» Exercise
Find all the lines in the entries below that hold the word "LIST" and copy them.

** Opening Data block **

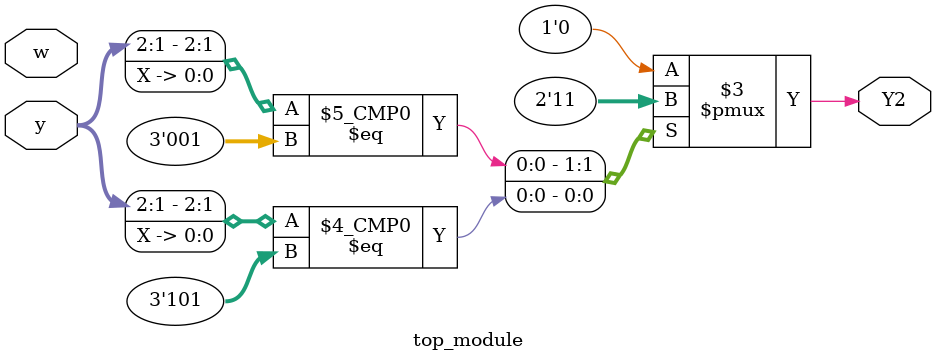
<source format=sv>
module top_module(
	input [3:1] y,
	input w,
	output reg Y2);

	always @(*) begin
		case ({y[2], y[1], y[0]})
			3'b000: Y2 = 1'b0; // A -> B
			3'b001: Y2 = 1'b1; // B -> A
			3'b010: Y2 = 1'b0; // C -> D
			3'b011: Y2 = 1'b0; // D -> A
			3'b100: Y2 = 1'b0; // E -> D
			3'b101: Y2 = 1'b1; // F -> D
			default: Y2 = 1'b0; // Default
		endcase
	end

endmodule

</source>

** Closing Data block **
** Opening Data block **

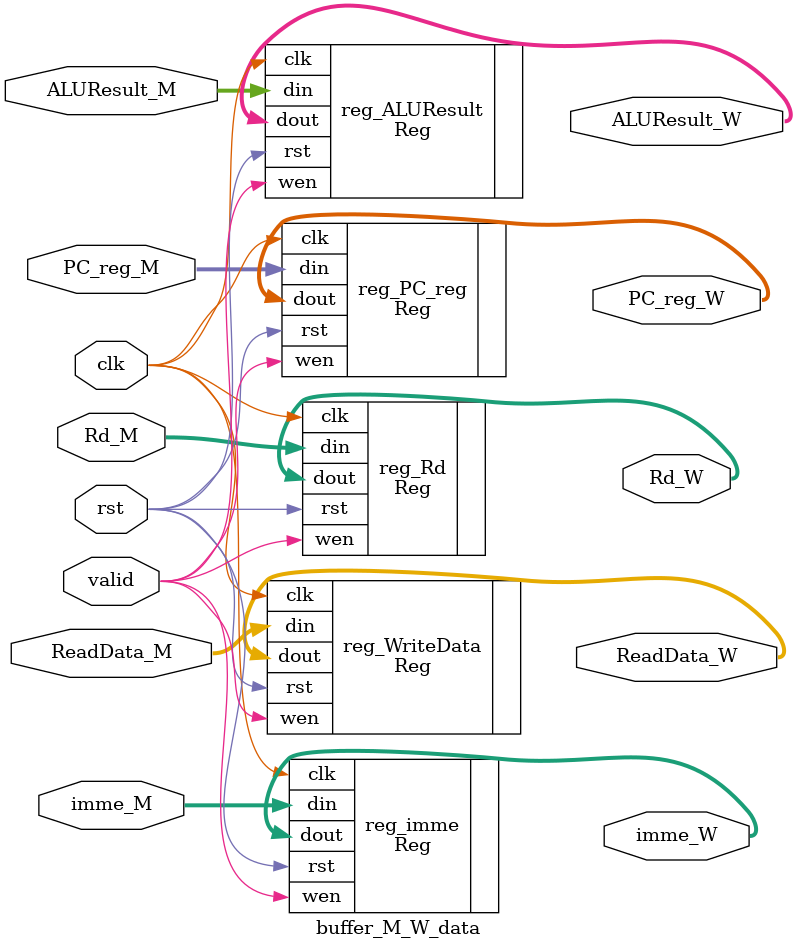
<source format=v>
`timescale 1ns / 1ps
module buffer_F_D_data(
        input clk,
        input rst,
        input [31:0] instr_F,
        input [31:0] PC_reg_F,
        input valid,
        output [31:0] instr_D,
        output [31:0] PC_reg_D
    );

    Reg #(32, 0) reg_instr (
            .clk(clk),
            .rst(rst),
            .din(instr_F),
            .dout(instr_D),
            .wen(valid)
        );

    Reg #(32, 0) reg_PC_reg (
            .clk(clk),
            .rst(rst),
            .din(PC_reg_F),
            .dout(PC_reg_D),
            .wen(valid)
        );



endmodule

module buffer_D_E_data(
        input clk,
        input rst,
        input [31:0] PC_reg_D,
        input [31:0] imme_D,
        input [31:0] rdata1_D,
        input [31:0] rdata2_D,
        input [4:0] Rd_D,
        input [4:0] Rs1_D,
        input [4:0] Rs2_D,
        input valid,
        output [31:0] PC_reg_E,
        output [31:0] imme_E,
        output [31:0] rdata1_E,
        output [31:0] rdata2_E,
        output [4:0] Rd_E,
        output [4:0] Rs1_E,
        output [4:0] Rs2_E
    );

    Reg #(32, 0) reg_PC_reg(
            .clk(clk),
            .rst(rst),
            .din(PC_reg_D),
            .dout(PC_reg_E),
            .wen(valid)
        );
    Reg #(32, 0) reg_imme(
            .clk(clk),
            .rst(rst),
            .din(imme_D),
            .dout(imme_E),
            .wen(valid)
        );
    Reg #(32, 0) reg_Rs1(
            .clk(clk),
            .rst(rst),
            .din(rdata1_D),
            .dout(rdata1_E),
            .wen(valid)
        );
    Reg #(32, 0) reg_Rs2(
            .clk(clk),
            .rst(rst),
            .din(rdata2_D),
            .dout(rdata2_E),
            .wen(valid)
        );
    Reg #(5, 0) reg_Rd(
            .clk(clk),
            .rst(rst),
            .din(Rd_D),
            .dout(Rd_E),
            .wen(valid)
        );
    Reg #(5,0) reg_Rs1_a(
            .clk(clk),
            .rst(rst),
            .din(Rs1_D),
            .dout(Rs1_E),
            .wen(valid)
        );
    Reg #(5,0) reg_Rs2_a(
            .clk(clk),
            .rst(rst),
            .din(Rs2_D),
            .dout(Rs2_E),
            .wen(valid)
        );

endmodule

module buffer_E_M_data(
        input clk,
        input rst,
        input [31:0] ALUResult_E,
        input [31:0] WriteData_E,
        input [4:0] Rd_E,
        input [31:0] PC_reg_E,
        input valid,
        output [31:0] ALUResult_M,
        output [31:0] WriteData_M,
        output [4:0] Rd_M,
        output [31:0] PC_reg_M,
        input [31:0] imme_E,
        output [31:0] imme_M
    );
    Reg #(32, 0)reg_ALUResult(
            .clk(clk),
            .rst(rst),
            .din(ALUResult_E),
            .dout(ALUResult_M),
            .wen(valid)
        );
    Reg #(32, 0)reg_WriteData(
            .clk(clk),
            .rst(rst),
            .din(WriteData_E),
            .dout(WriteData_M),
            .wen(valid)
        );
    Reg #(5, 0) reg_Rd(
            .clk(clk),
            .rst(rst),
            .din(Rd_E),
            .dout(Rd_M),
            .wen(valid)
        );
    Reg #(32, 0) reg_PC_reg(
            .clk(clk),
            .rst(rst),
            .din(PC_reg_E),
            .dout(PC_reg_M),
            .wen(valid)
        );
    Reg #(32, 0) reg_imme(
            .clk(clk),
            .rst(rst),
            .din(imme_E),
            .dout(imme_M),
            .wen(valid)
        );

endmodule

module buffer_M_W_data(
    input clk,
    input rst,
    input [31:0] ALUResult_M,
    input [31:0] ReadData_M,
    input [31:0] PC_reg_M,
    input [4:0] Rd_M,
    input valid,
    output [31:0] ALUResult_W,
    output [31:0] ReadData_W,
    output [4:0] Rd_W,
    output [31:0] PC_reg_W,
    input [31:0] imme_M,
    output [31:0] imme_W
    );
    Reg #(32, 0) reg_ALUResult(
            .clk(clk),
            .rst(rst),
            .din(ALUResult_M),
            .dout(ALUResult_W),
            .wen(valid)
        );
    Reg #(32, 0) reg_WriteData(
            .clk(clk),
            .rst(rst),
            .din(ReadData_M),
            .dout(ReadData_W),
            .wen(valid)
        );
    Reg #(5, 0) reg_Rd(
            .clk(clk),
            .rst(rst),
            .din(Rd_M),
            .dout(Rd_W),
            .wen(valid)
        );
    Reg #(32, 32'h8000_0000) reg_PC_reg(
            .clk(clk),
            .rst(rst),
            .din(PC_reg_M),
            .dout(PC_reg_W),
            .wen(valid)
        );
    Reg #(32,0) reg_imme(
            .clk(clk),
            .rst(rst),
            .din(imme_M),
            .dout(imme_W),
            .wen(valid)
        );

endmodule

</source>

** Closing Data block **
** Opening Data block **

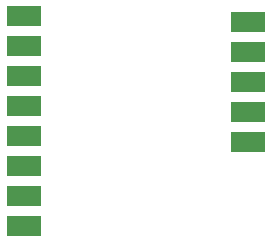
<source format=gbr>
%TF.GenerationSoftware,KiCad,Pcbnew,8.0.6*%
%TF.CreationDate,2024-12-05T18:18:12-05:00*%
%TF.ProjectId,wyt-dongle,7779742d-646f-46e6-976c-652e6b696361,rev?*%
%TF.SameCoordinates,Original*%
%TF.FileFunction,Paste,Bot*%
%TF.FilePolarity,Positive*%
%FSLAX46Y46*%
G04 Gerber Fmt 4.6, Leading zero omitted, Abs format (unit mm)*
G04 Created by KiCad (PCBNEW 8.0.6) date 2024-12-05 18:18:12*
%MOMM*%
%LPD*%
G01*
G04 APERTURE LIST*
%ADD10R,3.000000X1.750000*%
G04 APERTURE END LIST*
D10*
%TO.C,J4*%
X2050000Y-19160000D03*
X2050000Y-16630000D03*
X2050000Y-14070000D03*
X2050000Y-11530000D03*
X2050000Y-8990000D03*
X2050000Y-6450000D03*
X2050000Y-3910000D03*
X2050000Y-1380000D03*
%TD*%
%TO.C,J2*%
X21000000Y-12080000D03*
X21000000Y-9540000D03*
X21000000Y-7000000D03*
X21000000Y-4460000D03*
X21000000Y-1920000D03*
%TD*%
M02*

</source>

** Closing Data block **

» Expected output
G04 APERTURE LIST*
G04 APERTURE END LIST*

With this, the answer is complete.